Sugar Cookie Cheesecake
This sugar cookie cheesecake is a festive holiday dessert that combines a buttery sugar cookie crust, creamy cheesecake filling with hidden sugar cookie dough balls, and a smooth white chocolate ganache topping. It’s the perfect blend of nostalgic cookie flavor and indulgent cheesecake richness.
- Prep Time: 60 minutes
- Cook Time: 90 minutes
- Total Time: 150 minutes
- Yield: 16 slices
- Category: Dessert
- Method: Baked
- Cuisine: American
- Diet: Vegetarian
Ingredients
- 1 ¾ cups all-purpose flour
- ½ tsp baking soda
- ½ tsp salt
- ¾ cup unsalted butter, room temperature
- 1 cup white granulated sugar
- 1 tsp pure vanilla extract
- 1 large egg, room temperature
- 1 egg yolk, room temperature
- ⅓ cup Christmas sprinkles (jimmies)
- 1 ½ cups all-purpose flour (for dough balls, heat-treated)
- ½ tsp salt (for dough balls)
- ½ cup unsalted butter, room temperature (for dough balls)
- 1 cup white granulated sugar (for dough balls)
- 1 tsp pure vanilla extract (for dough balls)
- 3 tbsp milk
- ½ cup Christmas sprinkles (jimmies, for dough balls)
- 24 oz cream cheese, room temperature
- ¾ cup white granulated sugar (for cheesecake)
- ½ cup sour cream or Greek yogurt
- ¼ cup heavy cream
- 1 tsp pure vanilla extract (for cheesecake)
- 4 large eggs, room temperature
- ¾ of prepared sugar cookie dough balls
- 1 cup white chocolate chips
- ⅓ cup heavy cream (for ganache)
Instructions
- Preheat oven to 350°F. Grease a 9-inch springform pan, line with parchment paper, and grease again.
- In a bowl, whisk together 1¾ cups flour, ½ tsp baking soda, and ½ tsp salt.
- In another bowl, beat ¾ cup butter and 1 cup sugar on high for 2 minutes. Add 1 tsp vanilla, 1 egg, and 1 egg yolk; mix until combined.
- Add dry ingredients and mix on low until just combined. Stir in ⅓ cup sprinkles.
- Press dough into the bottom of the springform pan. Bake for 30 minutes or until golden. Cool.
- Place 1½ cups flour on a baking sheet and bake at 350°F for 5 minutes. Cool completely.
- In a bowl, mix flour and ½ tsp salt for dough balls. Beat ½ cup butter and 1 cup sugar until fluffy. Add 1 tsp vanilla and 3 tbsp milk. Mix in dry ingredients and ½ cup sprinkles.
- Roll dough into small balls (nickel-sized) and freeze for at least 15 minutes.
- Reduce oven to 325°F. Boil water for water bath.

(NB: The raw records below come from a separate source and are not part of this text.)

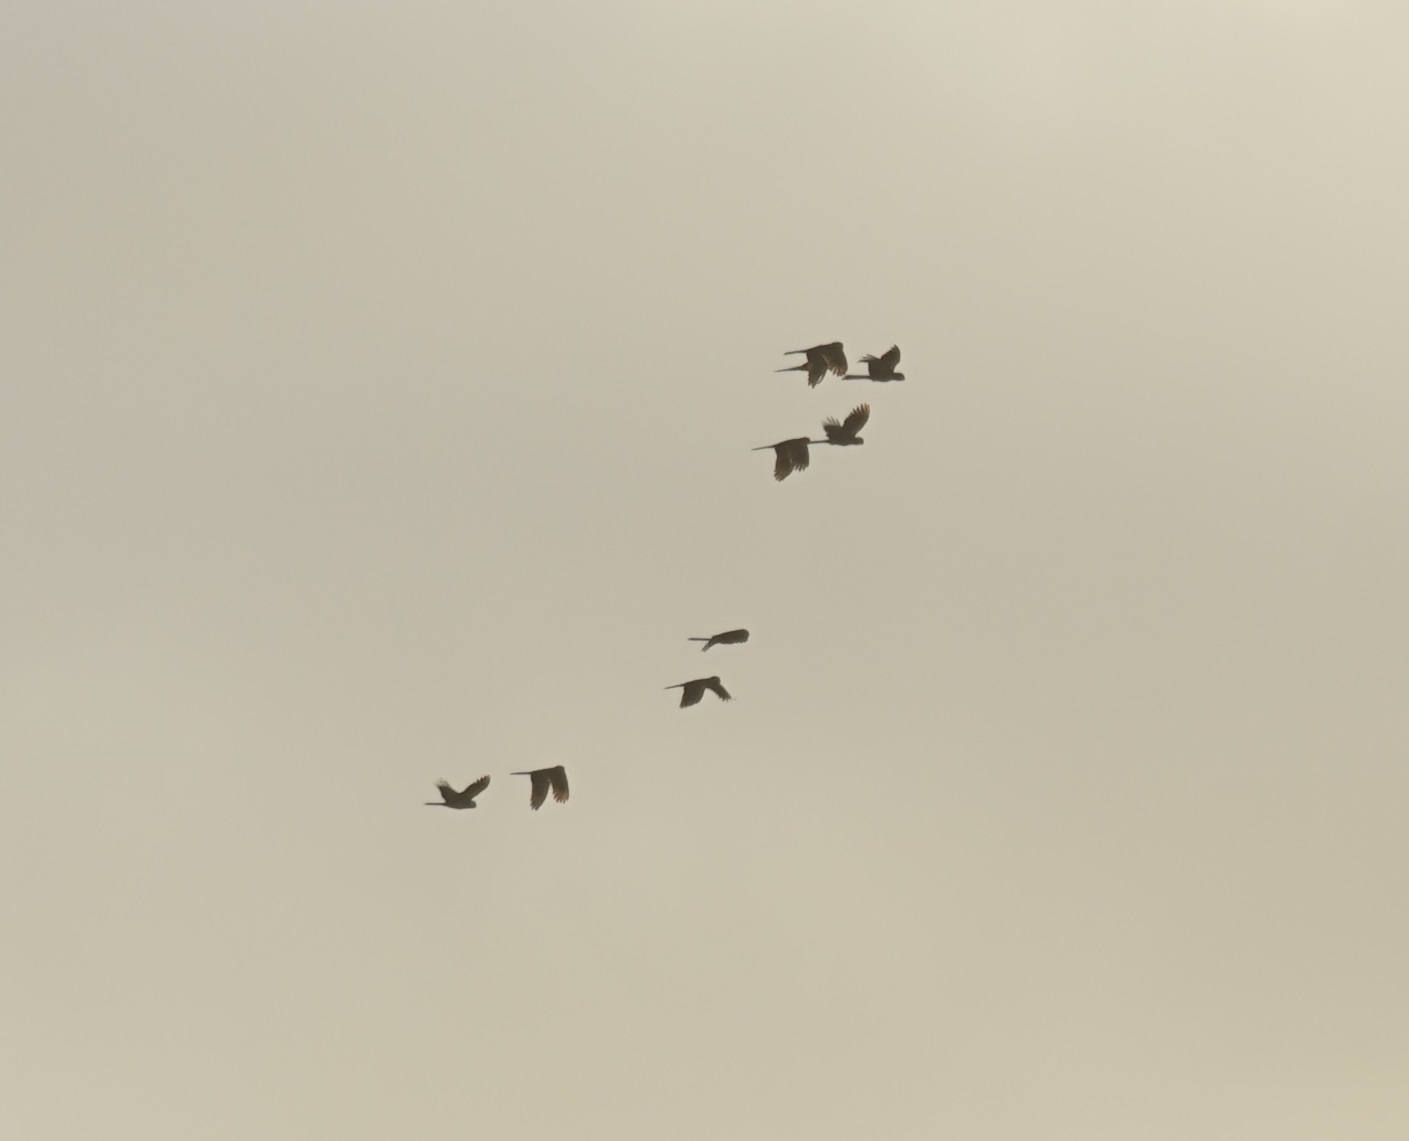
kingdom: Animalia
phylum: Chordata
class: Aves
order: Psittaciformes
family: Cacatuidae
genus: Zanda
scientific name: Zanda funerea
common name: Yellow-tailed black-cockatoo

- In a bowl, beat 24 oz cream cheese and ¾ cup sugar for 2 minutes. Add ½ cup sour cream, ¼ cup heavy cream, and 1 tsp vanilla. Mix until smooth.
- Add 4 eggs one at a time on low speed until just combined. Fold in ¾ of the frozen dough balls.
- Pour batter over cooled crust. Use a water bath (either foil-wrap or cake pan method). Bake for 90 minutes until edges are set and center slightly jiggles.
- Turn off oven, crack door, and cool cheesecake for 30 minutes. Remove and cool completely on a rack. Cover and refrigerate at least 6 hours or overnight.
- Heat ⅓ cup cream until steaming. Pour over 1 cup white chocolate chips. Wait 2 minutes, stir until smooth. Microwave in 20-second bursts if needed.
- Pour ganache over chilled cheesecake. Freeze for 10 minutes to set.
- Top with remaining cookie dough balls and sprinkles before serving.
Notes
- Freeze dough balls at least 15 minutes so they hold their shape in the cheesecake.
- Use only jimmie-style sprinkles; nonpareils may bleed color.
- Ensure all dairy ingredients are at room temperature for smooth mixing.
- The water bath prevents cracks—don’t skip it.
- Cheesecake is best chilled overnight before serving.